Re: Martian gravity penalty




Hop David wrote:
To get off earth's surface & achieve orbit, a rocket must first get above the atmosphere. I've heard this takes about 2 km/sec and is known as the gravity penalty.

I would guess a ship leaving the surface of Mars would also need to get above Mars' atmosphere before doing the big burn. Does anyone know what the Martian gravity penalty would be?

Thanks in advance,

Hop

I think you are confusing two things here. The gravity penalty has
nothing to do with the atmosphere it is about gravity.

Suppose two rockets want to get to lunar orbit from the moon surface.

Rocket 1 does this with very powerful engines and achieves orbit in a
few seconds. The rocket spent energy just to go up a little and then to
get horizontal velocity. Very little gravity loss.

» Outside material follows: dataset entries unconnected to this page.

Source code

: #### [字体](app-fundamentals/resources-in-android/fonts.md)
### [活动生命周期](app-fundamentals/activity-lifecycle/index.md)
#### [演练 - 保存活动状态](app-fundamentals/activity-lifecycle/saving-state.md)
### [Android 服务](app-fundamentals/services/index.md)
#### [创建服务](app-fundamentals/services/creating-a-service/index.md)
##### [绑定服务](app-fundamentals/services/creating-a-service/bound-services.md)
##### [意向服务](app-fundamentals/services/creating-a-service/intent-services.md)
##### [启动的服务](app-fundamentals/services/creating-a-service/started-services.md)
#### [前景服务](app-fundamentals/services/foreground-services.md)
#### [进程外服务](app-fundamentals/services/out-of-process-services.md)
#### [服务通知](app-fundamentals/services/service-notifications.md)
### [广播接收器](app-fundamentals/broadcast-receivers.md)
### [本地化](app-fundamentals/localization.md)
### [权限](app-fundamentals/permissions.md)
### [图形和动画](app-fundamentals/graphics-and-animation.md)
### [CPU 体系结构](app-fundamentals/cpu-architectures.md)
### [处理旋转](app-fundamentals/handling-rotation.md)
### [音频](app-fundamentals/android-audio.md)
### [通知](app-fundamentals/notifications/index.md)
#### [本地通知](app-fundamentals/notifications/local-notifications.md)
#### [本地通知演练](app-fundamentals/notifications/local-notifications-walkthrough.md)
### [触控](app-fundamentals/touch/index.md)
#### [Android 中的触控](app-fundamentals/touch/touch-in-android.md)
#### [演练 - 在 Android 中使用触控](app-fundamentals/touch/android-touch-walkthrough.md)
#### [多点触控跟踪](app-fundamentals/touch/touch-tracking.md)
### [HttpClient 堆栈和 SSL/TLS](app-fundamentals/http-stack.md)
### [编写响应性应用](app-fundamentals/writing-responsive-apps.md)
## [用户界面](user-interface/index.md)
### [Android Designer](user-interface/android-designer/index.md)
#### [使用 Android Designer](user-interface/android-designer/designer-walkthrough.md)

Rocket 2 has much less powerful engines and can only barely lift off,
it acheives orbit after sevral minutes. At first it is accelerating very
little, it is burning fuel mostly to avoid falling back down. So a part
of the fuel that is being burnt is used to accelerate the vehicle and
another part is used to have it hover above the moon. The energy of that
portion of the fuel which is wasted without giving an acceleration to the
vehicle is the gravity loss.

If you do the math, you will see that a vehicle accelerating slowly to
orbit needs to burn more fuel than one that is accelerating briskly. The
difference in energy requirement is the gravity loss.

At least that is what I understand about gravity loss.

An atmosphere may in some circumstances force a slower acceleration due
to aero-dynamic pressure. I would not expect this to be the case for any
reasonnable rocket departing from Mars.